In examining which online sources are trustworthy, this paper adds to the scholarship that highlights how the growing industrialisation of food negatively impacted food literacy (Pollan 2006; Vileisis 2008). In relation to digital food media, Lewis (2018, 214) argues that “food citizens increasingly require a critical media literacy…”. This is important considering that consumers are more likely to turn to the media than nutrition professionals for advice (Contois and Day 2018, 16).

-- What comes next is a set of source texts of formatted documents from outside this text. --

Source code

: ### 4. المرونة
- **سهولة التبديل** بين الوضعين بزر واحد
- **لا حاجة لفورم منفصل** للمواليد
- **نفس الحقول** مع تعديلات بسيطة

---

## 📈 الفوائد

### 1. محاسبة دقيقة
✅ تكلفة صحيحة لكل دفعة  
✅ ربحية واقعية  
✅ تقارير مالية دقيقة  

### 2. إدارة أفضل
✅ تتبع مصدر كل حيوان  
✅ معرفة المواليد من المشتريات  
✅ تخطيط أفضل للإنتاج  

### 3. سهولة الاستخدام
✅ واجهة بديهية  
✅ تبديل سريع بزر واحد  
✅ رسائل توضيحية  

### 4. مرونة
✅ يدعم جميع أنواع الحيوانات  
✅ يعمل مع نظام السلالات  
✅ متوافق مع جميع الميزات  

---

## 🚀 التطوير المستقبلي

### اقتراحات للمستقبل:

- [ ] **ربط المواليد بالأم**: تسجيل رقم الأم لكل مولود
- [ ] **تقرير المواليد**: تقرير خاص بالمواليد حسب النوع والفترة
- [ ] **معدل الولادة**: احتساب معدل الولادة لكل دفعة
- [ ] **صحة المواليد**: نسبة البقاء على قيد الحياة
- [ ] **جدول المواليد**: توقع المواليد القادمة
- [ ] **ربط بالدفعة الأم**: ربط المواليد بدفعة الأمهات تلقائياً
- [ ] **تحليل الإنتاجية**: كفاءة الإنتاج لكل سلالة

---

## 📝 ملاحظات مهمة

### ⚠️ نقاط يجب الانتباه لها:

This paper builds on Lewis’ (2018) calls for greater critical media literacy Through textual analysis of online news and popular commentary, this paper examines the two Australian case studies of Australian celebrity chef Pete Evans and fraudulent wellness advocate Belle Gibson. These examples highlight risks associated with online culinary information and provide contrasting perspectives on credibility and trustworthiness. Evans leverages mainstream media exposure and experience as a chef to establish credibility for his online channels where he explores his alternative culinary views more extensively. Gibson’s reputation meanwhile was established through achieving grassroots fame online for supposedly beating cancer through shunning conventional treatments. Understanding how trustworthiness or authority is established and negotiated, and particularly how these characteristics work between legacy and online media are important in developing critical media literacy around food.